In May 2010, Quanell led a rally protesting the jury acquittal of a white police sergeant in Bellaire, Texas who was on trial for having shot and wounded a local black man on New Year’s Eve 2008 (while attempting to arrest him for driving what the sergeant mistakenly believed to be a stolen car). “This cop is a criminal, this cop should be in jail,” said Quanell. “If you shoot one more black man in Bellaire in cold blood, then your damn city will go up in flames.”

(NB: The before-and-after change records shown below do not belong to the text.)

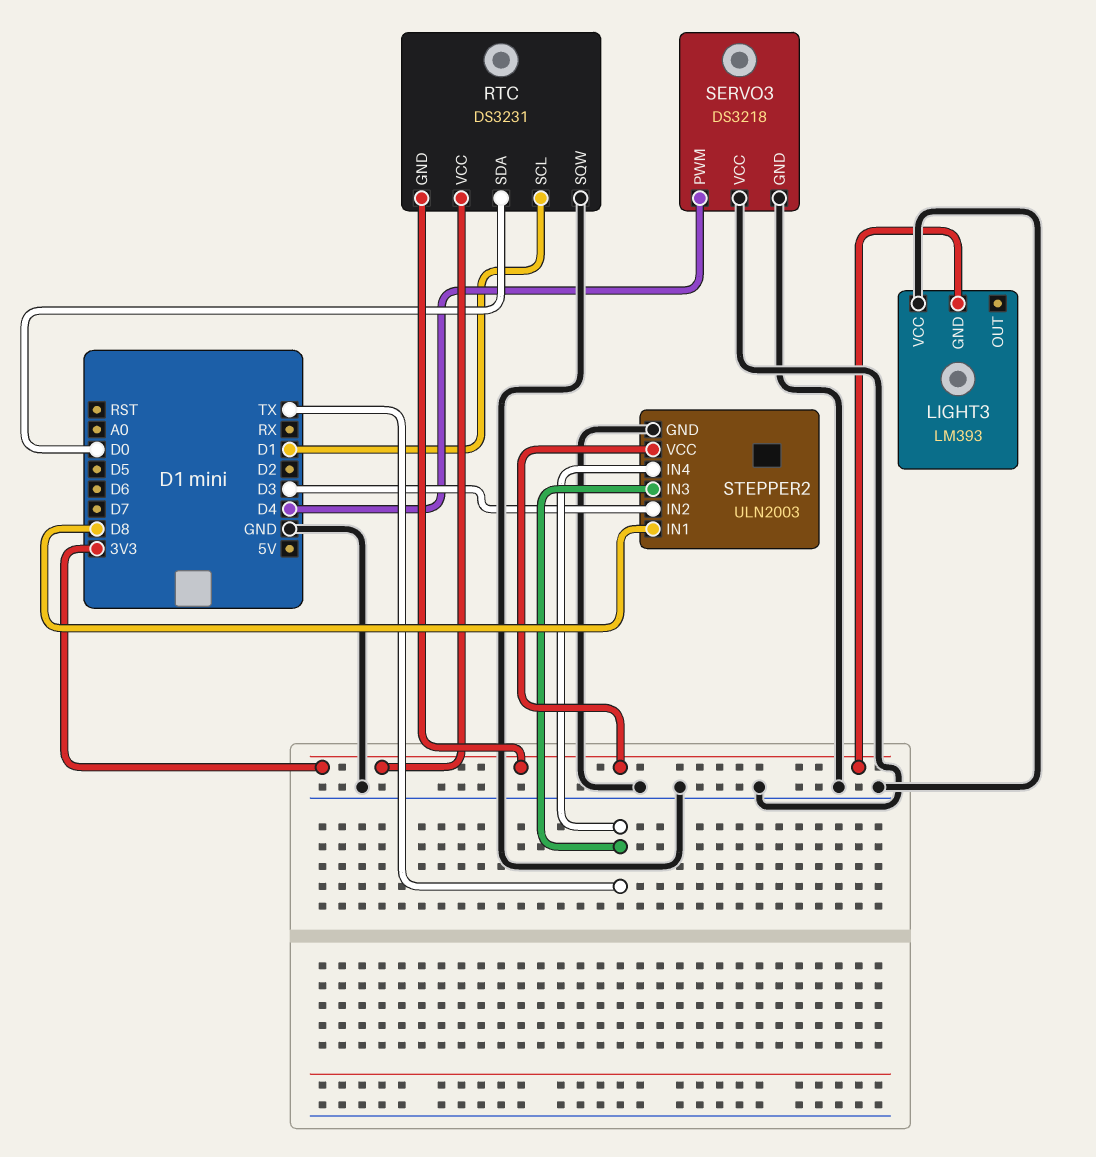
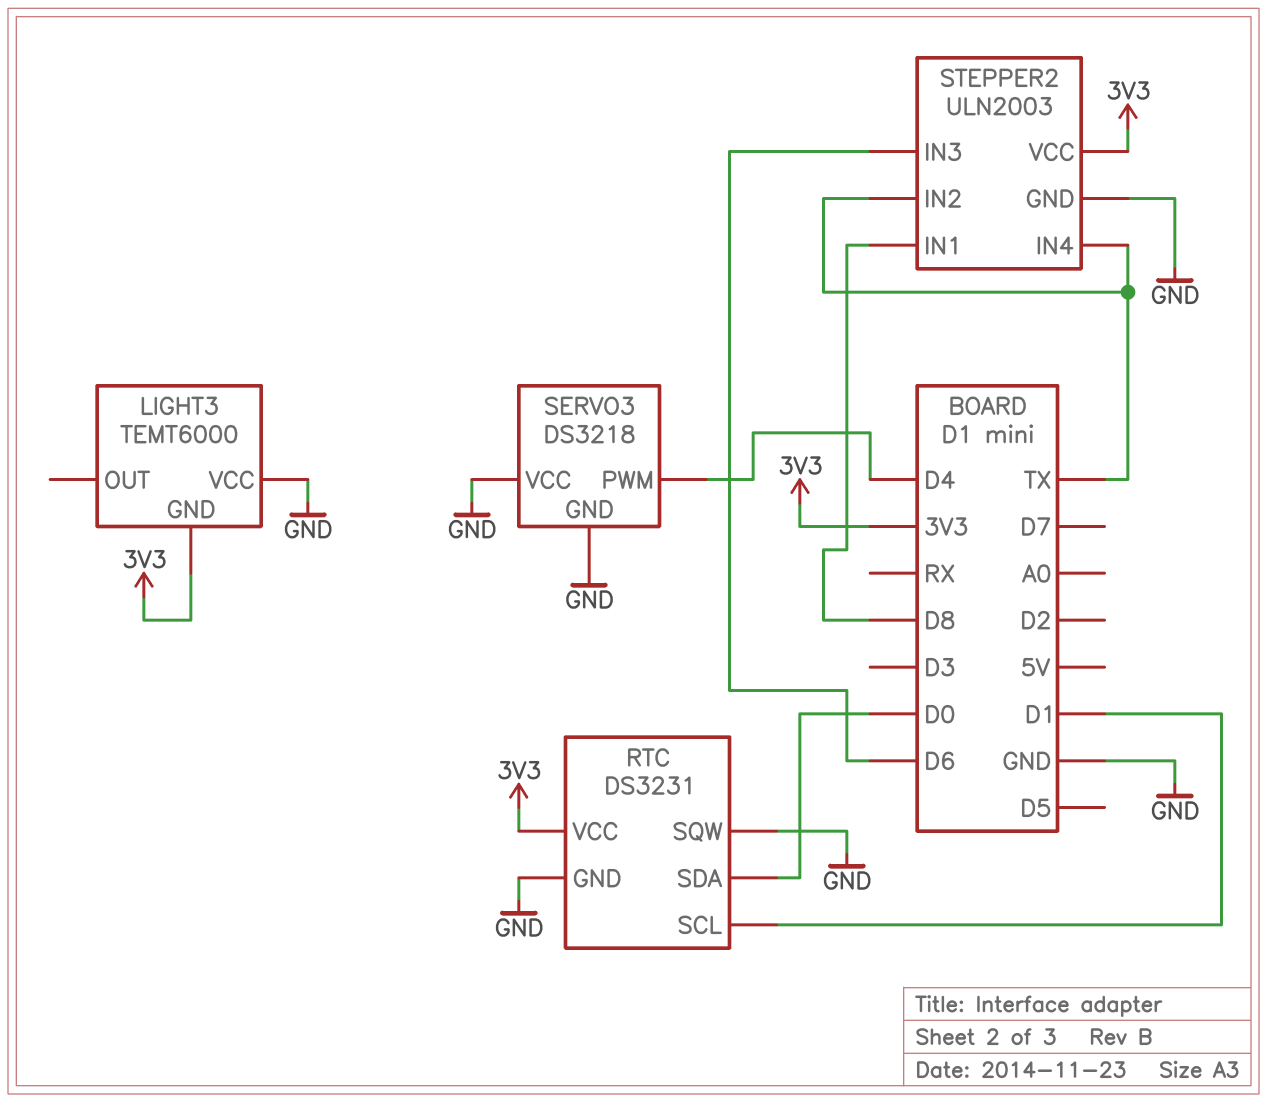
LIGHT3: LM393 -> TEMT6000
RTC pin GND: 3V3 -> GND
STEPPER2 pin IN2: D3 -> TX
STEPPER2 pin IN3: TX -> D6

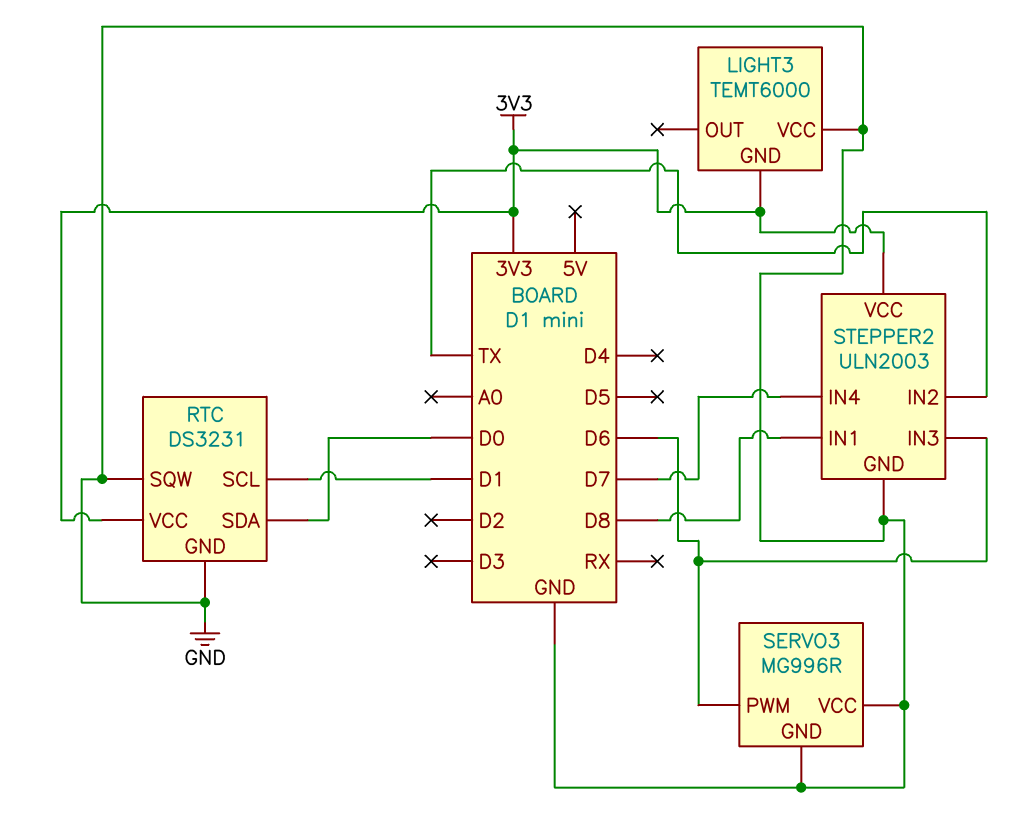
SERVO3: DS3218 -> MG996R
SERVO3 pin PWM: D4 -> D6
STEPPER2 pin IN4: TX -> D7

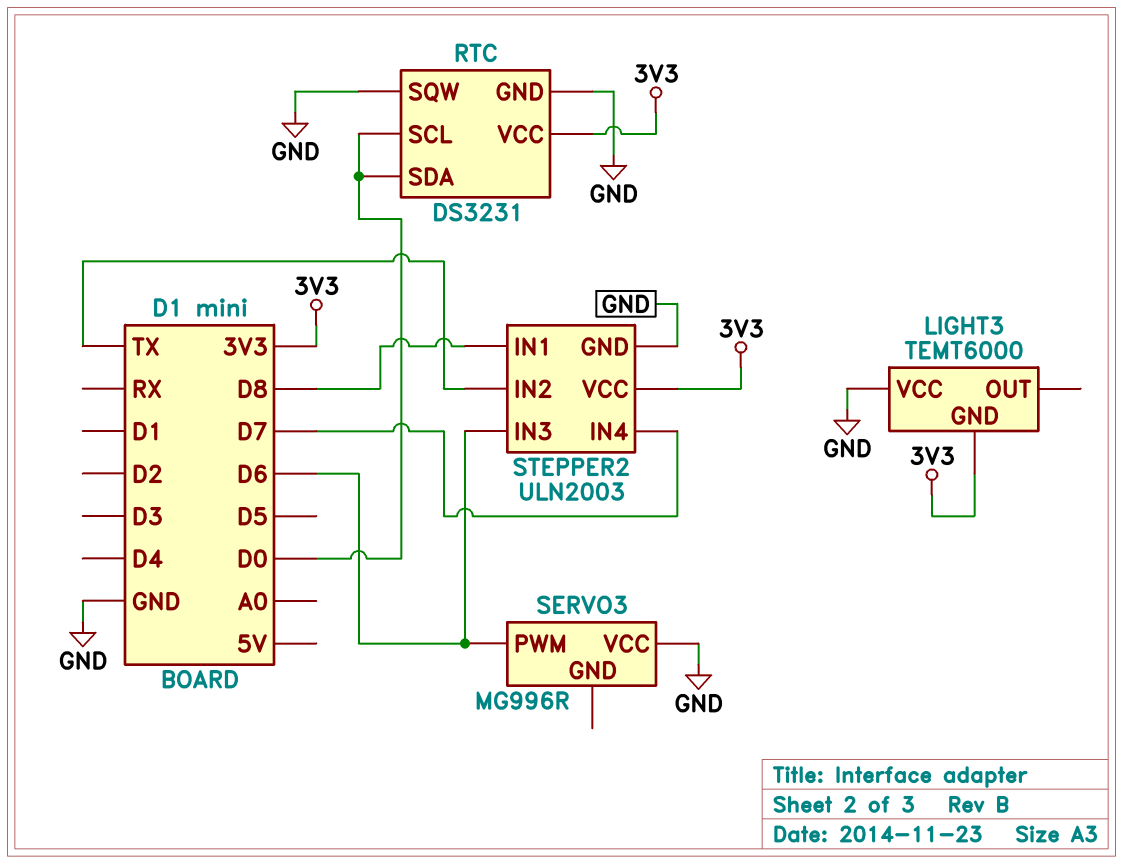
RTC pin SCL: D1 -> D0
SERVO3 pin GND: GND -> none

In March 2011 Quanell traveled to Cleveland, Texas to support 18 young black men—aged 14 to 27—who were accused of having participated in the gang rape of an 11-year-old girl. There, he helped stage a town hall meeting to address what CNN described as “rising concerns—especially in Cleveland’s African-American community—about the case.” Most notably, Quanell stated that the girl had not done enough to stop the alleged assailants. “It was not the young girl that yelled rape,” he said. “Stop right there — something is wrong, brothers and sisters.” Quanell also questioned the role of the girl’s parents: “Where was the mother? Where was the father?” he asked.

On July 15, 2013, Quanell and hundreds of fellow demonstrators blocked Texas State Highway 288 to protest the jury acquittal of George Zimmerman, the “white Hispanic” who was on trial for his highly publicized fatal shooting (in 2012) of a black Florida teenager named Trayvon Martin. When the rally began—at a funeral home near the campus of Texas Southern University—Quanell said: “This is where they wish to send young black men—to the funeral home…. Our motto today is: We’re fired up and we’re not going to take it anymore.”

In a December 2014 appearance on Fox Radio, Quanell condemned the allegedly widespread incidence of excessive police use-of-force in minority communities. “My biggest concern with this,” he said, “… is if there is not a significant change of attitude and mindset of police officers in the inner cities of black America, this country is on the verge of a civil war.”

In September 2016, Quanell became involved in the case of Skyla Madria, a fifth-grade Texas girl who, during the daily recitation of the U.S. Pledge of Allegiance in her classroom, elected, as a sign of protest, to go down onto one knee rather than stand. Her actions were intended to protest not the words of the Pledge, but rather a reference to slavery in a line from the barely known, mostly unsung third stanza of the U.S. National Anthem: “No refuge could save the hireling and slave from the terror of flight or the gloom of the grave.” When Madria subsequently claimed that her school’s principal had spoken harshly to her regarding her actions, her mother, Elizabeth Owens, demanded an apology from the school district and contacted Quanell X. Among Quanell’s comments were:

  • “So when you talk about saying the pledge, it says with ‘freedom and justice for all?’ When in the hell is white America in this country given black folks freedom and justice for all?”
  • “Why would we ask any African American child or citizen to stand up and honor a flag with an anthem written by a slave owner who promised nothing but turmoil to blacks to the grave?”

The school district decided that with her mother’s written permission, Madria would be permitted to kneel during the daily Pledge of Allegiance.

While Quanell cast himself as a devoted advocate for victims of such offenses as police brutality, murder, and wrongful termination, in October 2016 a number of people from Houston and Beaumont, Texas held a rally outside the Harris County Criminal Courthouse charging that Quanell had failed to provide any substantive services in exchange for the money they had paid him. Eventually, in February 2018, the Houston branch of NBPP announced that it was severing its ties to Quanell, in response to continuing allegations that he had not delivered services to families he was paid to represent. “This has been going on for over a decade in the community … and we will not stand for it any longer,” said NBPP national chairman Yahcanon Ben Yah. “He has been in this situation before and what we want to do now is come out and let the people know that we do not condone his actions. He is not a part of us. He is not our leader.”